Find All Duplicates in an Array
Given an array of integers, 1 ≤ a[i] ≤n(n= size of array), some elements appeartwiceand others appearonce.
Find all the elements that appeartwicein this array.
Could you do it without extra space and in O(n) runtime?
Example:
Input: [4,3,2,7,8,2,3,1] Output: [2,3]
Brainstorm
Fundamentally, this problem is asking us to keep track of integers and the number of their occurrences. We can use a hash table to help us achieve this.
Approach #1: Hash Table
We can use the unordered_map data structure from C++'s STL. While iterating through the array, if we find that the integer we are at was already found before (as evidenced by the hash map's value for that integer being 1), then we add it to the array of duplicates. Otherwise, we mark it as found (by setting the hash map's value for that integer to 1), and move on.
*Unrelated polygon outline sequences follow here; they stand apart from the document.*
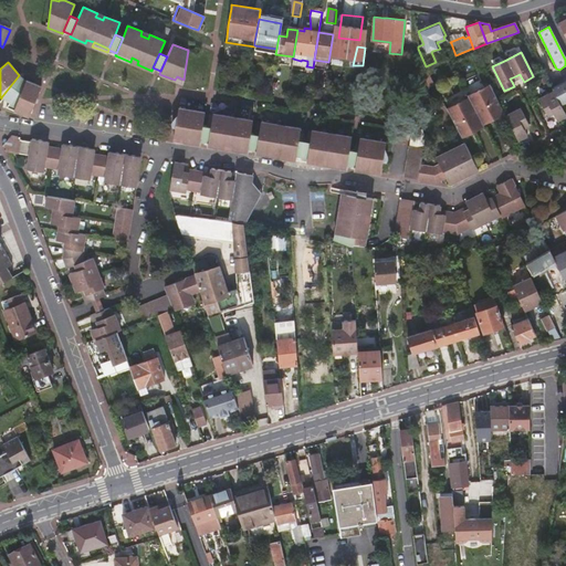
[(430,77),(427,69),(413,74),(419,87),(417,88),(418,93),(433,85),(430,77)]
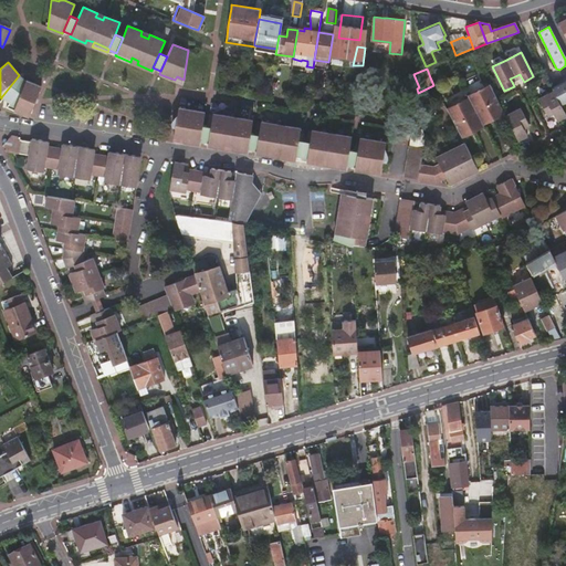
[(1,97),(8,103),(24,80),(19,75),(1,97)]
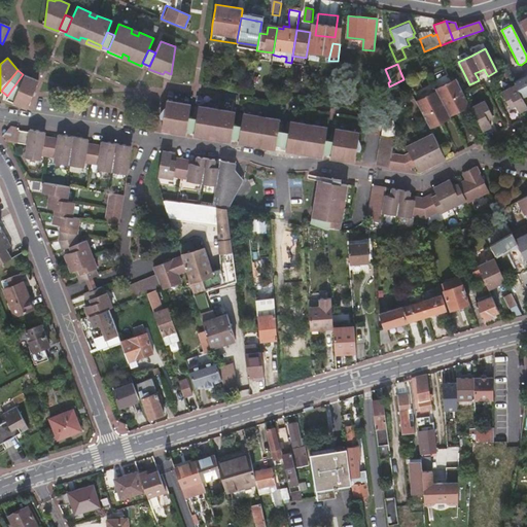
[(7,96),(13,99),(11,102),(26,108),(37,80),(23,74),(7,96)]
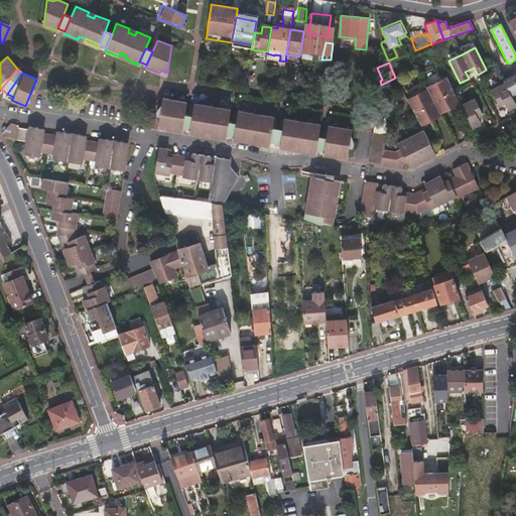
[(515,74),(503,81),(504,84),(510,96),(515,93),(515,74)]
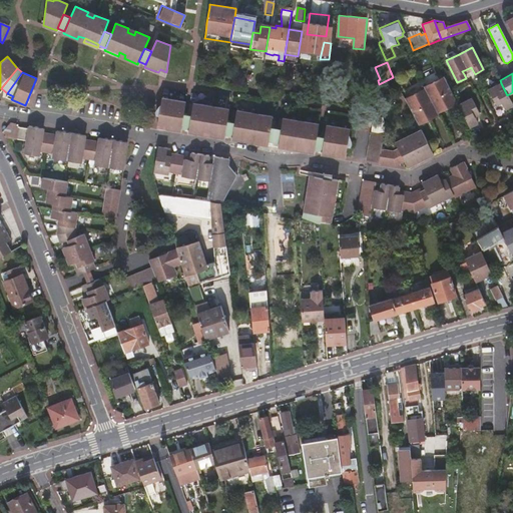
[(425,88),(424,89),(437,115),(438,114),(437,113),(457,102),(451,90),(443,76),(424,87),(425,88)]
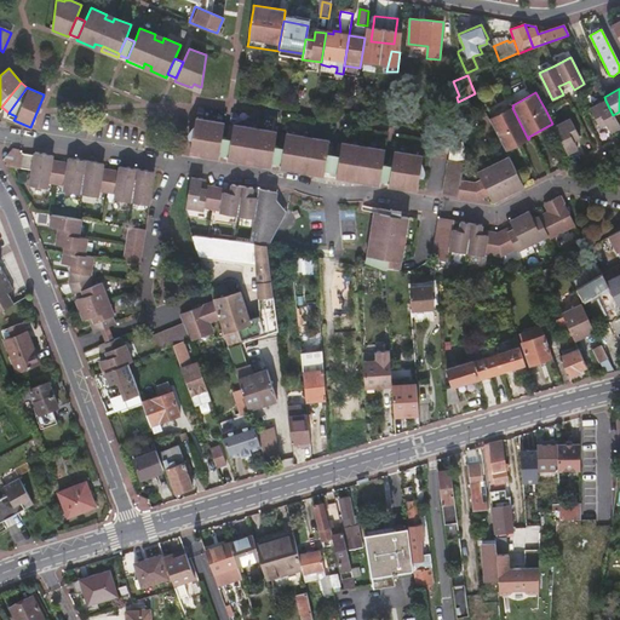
[(613,115),(606,101),(589,109),(598,127),(604,125),(609,133),(619,127),(613,115)]
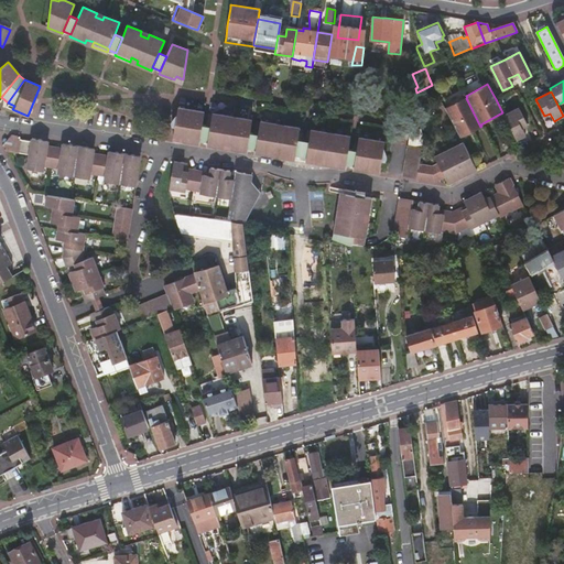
[(480,127),(466,98),(445,109),(459,138),(480,127)]
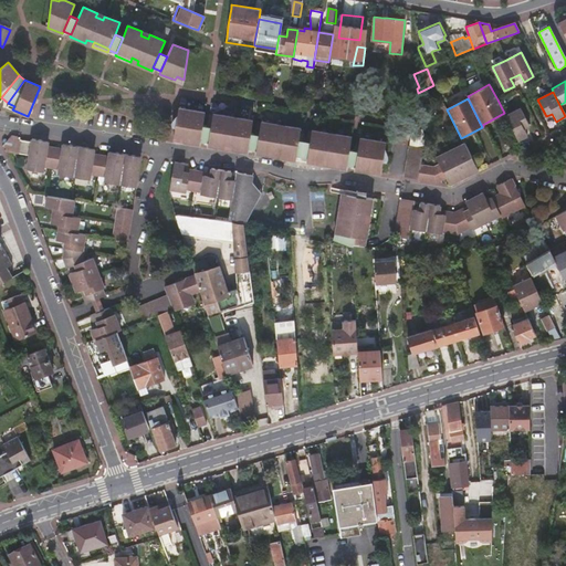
[(185,138),(185,143),(201,145),(201,142),(203,126),(206,113),(179,108),(177,119),(176,118),(175,123),(174,127),(176,127),(175,136),(185,138)]
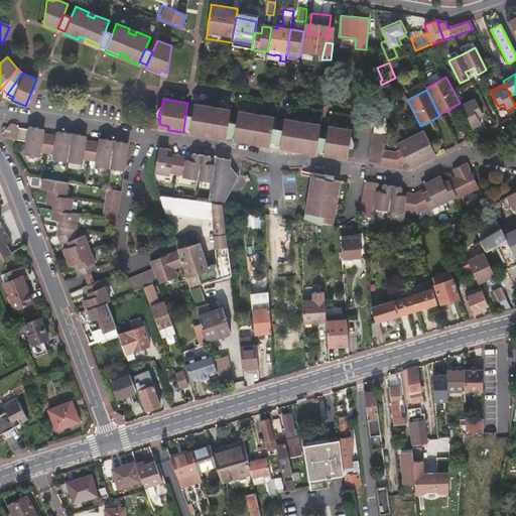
[(461,106),(472,128),(481,124),(477,117),(482,114),(474,99),(461,106)]
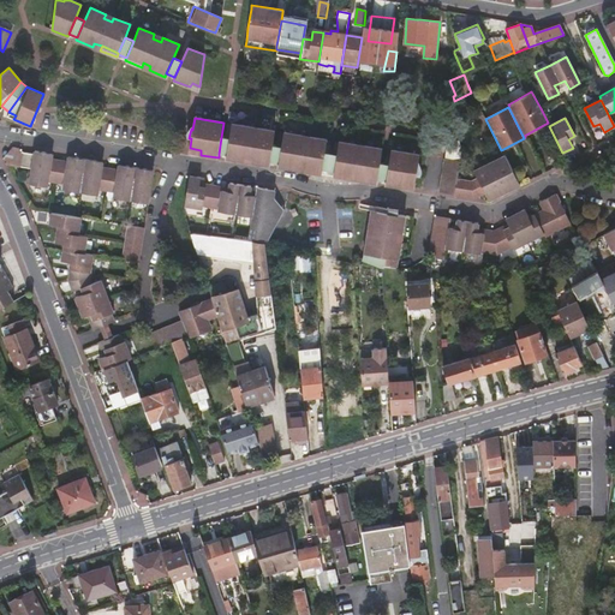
[(231,138),(227,155),(227,159),(244,162),(245,157),(254,159),(252,163),(270,166),(270,162),(273,145),(275,131),(233,124),(231,138)]
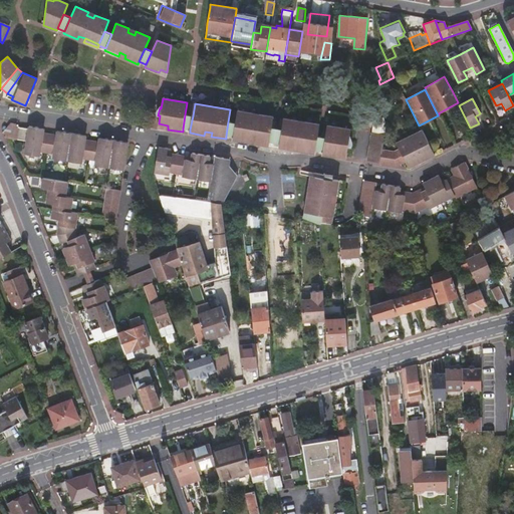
[(238,110),(236,122),(233,138),(233,140),(247,143),(248,139),(255,140),(270,142),(272,129),(274,116),(238,110)]
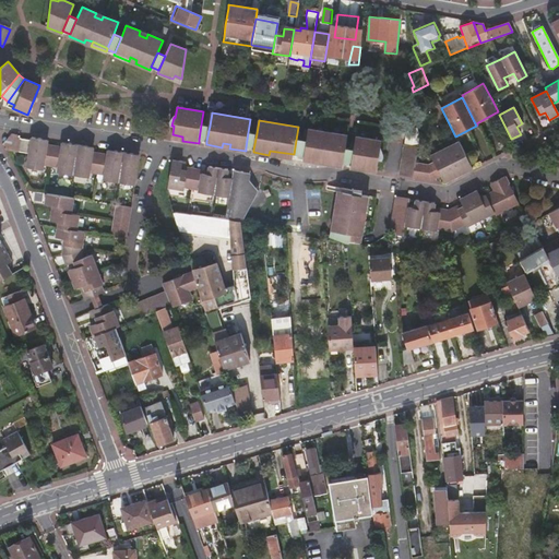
[(201,125),(199,140),(206,141),(210,126),(201,125)]
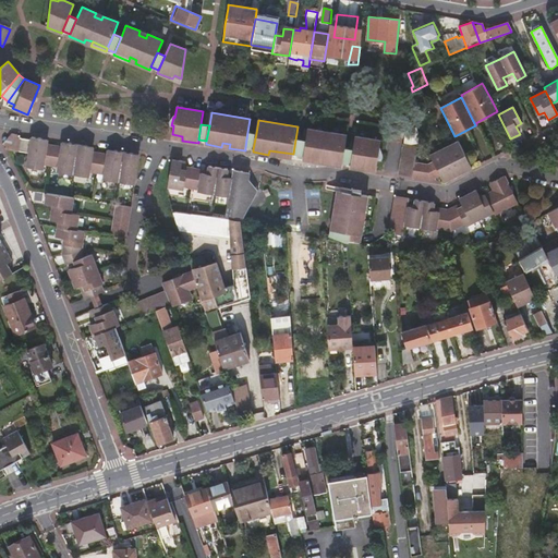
[(308,129),(306,142),(304,155),(304,156),(319,158),(327,159),(326,164),(342,166),(342,164),(344,147),(347,135),(308,129)]
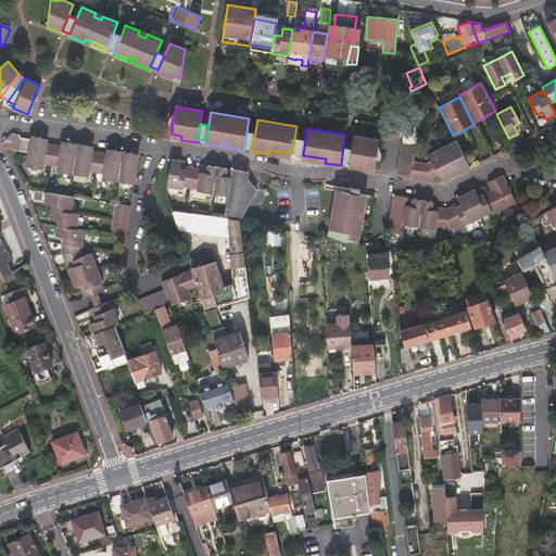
[(255,133),(247,131),(244,147),(252,149),(255,133)]
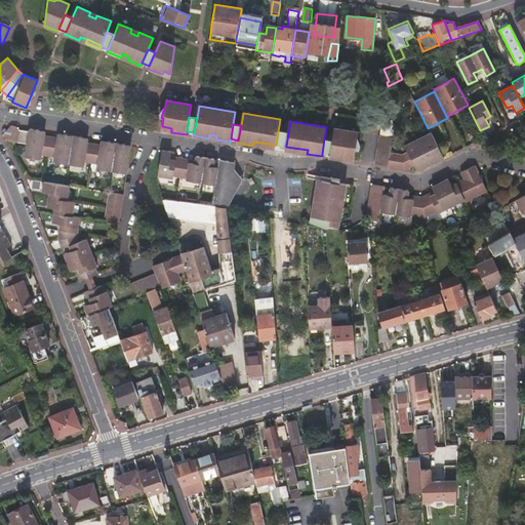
[(2,135),(4,140),(16,143),(27,145),(25,157),(39,159),(40,154),(47,155),(55,157),(54,162),(69,164),(82,166),(83,161),(90,163),(97,164),(96,169),(111,171),(125,174),(129,154),(130,146),(125,145),(116,144),(107,142),(102,140),(101,147),(93,145),(86,144),(87,138),(81,137),(73,136),(64,134),(58,134),(57,139),(50,137),(43,136),(43,131),(38,130),(29,129),(29,131),(18,130),(14,126),(10,125),(2,135)]
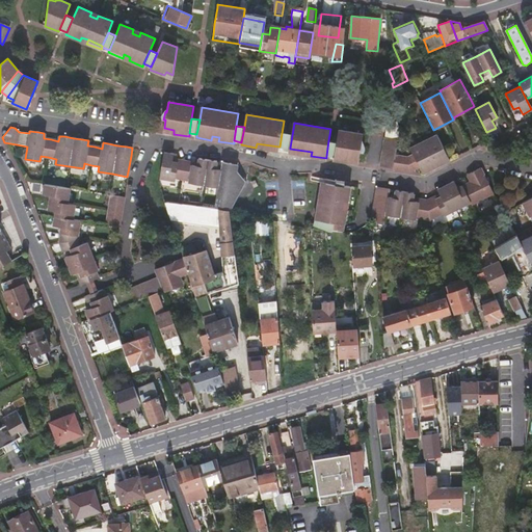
[(349,159),(358,160),(361,153),(363,153),(364,149),(363,144),(362,143),(363,134),(339,130),(337,142),(335,157),(334,160),(349,162),(349,159)]
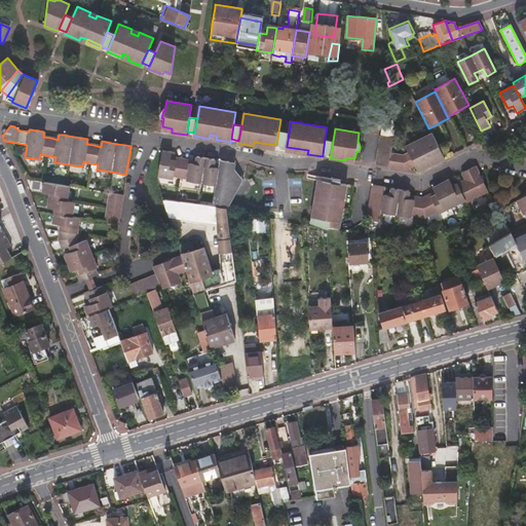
[(289,134),(278,132),(276,145),(287,146),(289,134)]
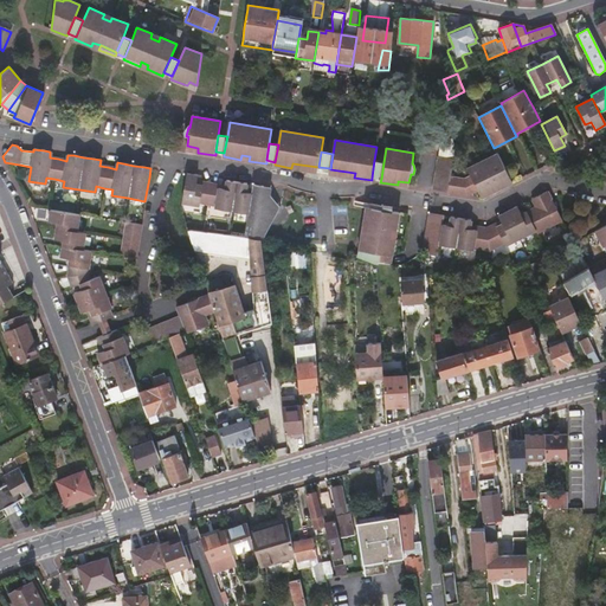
[(511,184),(497,154),(466,169),(470,176),(477,191),(482,199),(488,195),(497,191),(505,186),(511,184)]
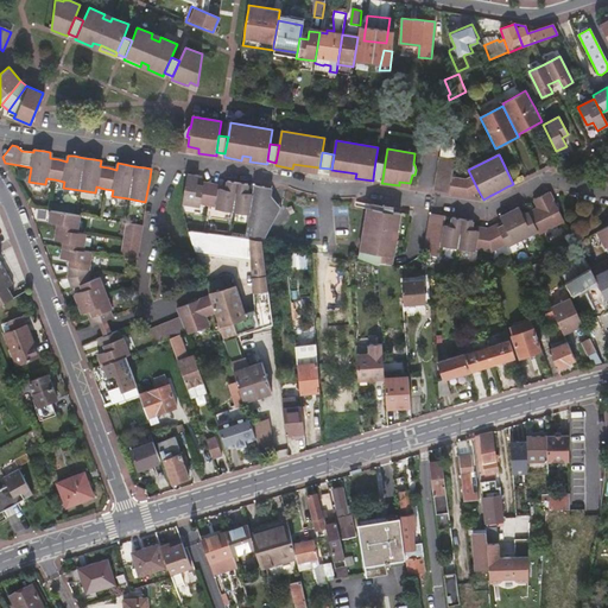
[(449,194),(451,178),(455,159),(439,157),(434,191),(449,194)]
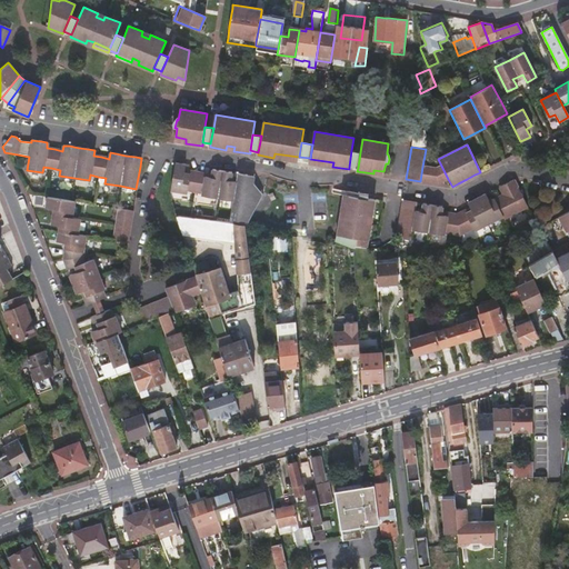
[(360,152),(351,150),(349,167),(358,168),(360,152)]
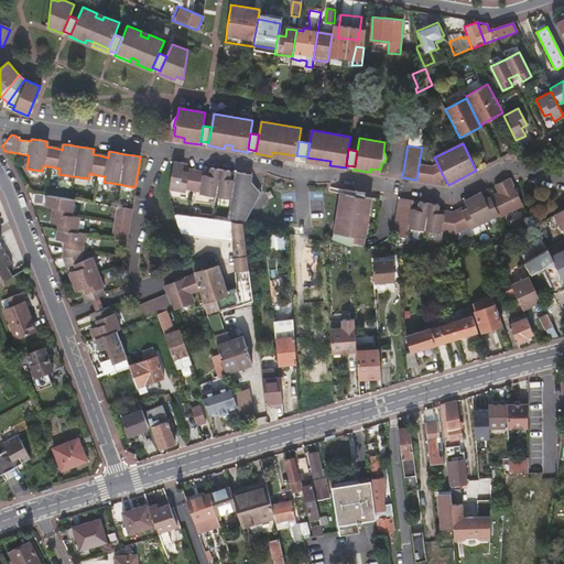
[(185,190),(194,191),(197,172),(188,170),(188,173),(183,172),(183,170),(184,164),(173,162),(169,190),(185,192),(185,190)]
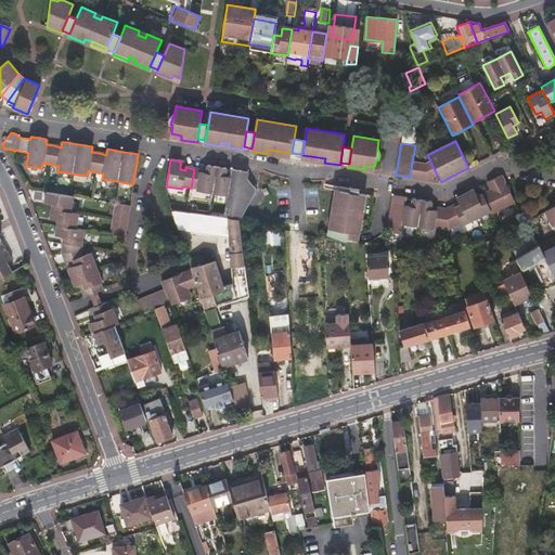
[(437,175),(430,162),(424,165),(412,163),(410,177),(427,179),(437,175)]
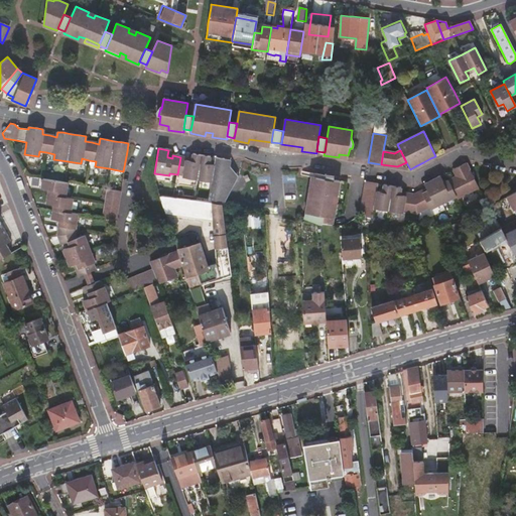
[(209,203),(223,204),(224,204),(226,187),(229,188),(232,185),(234,178),(232,175),(228,175),(230,165),(231,160),(224,159),(216,157),(216,162),(215,165),(210,164),(210,161),(211,157),(202,155),(194,154),(192,159),(192,161),(186,160),(187,158),(180,157),(177,174),(184,176),(184,178),(198,180),(212,182),(209,203)]
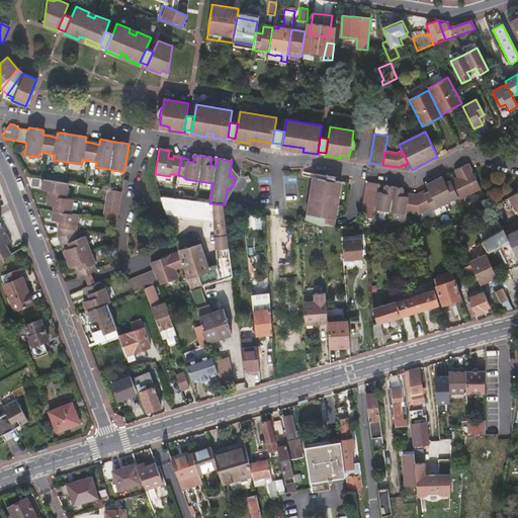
[(378,193),(375,210),(390,212),(404,216),(404,213),(418,217),(431,209),(432,210),(444,204),(457,197),(458,200),(481,189),(467,164),(454,171),(457,178),(449,182),(445,184),(444,182),(442,177),(433,181),(426,185),(428,190),(429,192),(424,195),(423,192),(416,196),(407,195),(407,197),(402,196),(402,194),(403,188),(394,187),(385,186),(384,191),(383,193),(378,193)]
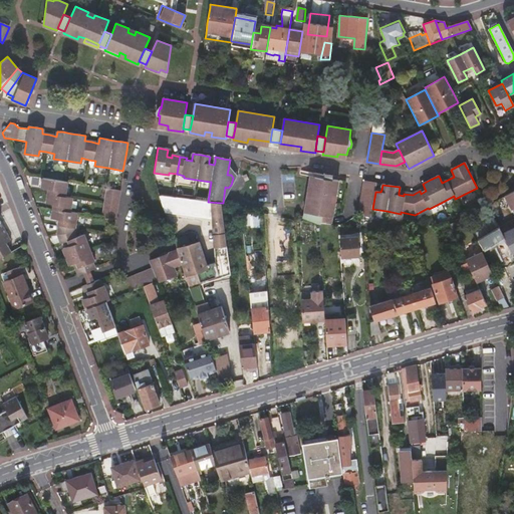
[(225,187),(223,203),(237,176),(229,165),(227,175),(231,175),(233,178),(231,185),(228,188),(225,187)]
vector<int> findDuplicates(vector<int>& nums) {
unordered_map<int, int> myMap;
vector<int> dups;
for (int i = 0; i < nums.size(); i++) {
if (myMap[nums[i]] == 1)
dups.push_back(nums[i]);
myMap[nums[i]] = 1;
}
return dups;
}
Time complexity: $$O(n)$$
Iterating through the array will be O(n), and since looking up a key-value pair in a hash table is constant time, the overall time complexity will be O(n).
Space complexity: $$O(n)$$
Since we use a hash table that keeps track of all key-value pairs in the array, and there will be n pairs (for each integer), the space complexity will be O(n).
Could we optimize this algorithm to get rid of a hash table and save space? Yes!
Approach #2: Use the Array Itself to Help Us Keep Track of Duplicates
The optimization comes from modifying the array itself to keep track of duplicates, thereby eliminating extra space. The approach here is that with each element i of the array, we can mark the element at index nums[i] - 1 to something special that indicates duplicate. If we find that nums[i] - 1 has already been marked, that means the element i has a duplicate. For our solution, we'll mark i-1 as the corresponding negative value of i. This works because we'll never have to go back to view previous elements, so we can safely modify them as we wish.
vector<int> findDuplicates(vector<int>& nums) {
vector<int> dups;
for (int i = 0; i < nums.size(); i++) {
// Every time we find a number i, set the number at position i - 1 to negative
int index = abs(nums[i]) - 1;
// If nums[index] is already negative, index is the number that occurs twice
if (nums[index] < 0)
dups.push_back(abs(index+1));
// Else set it to negative
nums[index] = -nums[index];
}
return dups;
}
Time complexity: $$O(n)$$
Iterating through the array will be O(n), and all our operations inside it are constant time.
Space complexity: $$O(1)$$
Having successfully eliminated the extra space, our space complexity is now constant.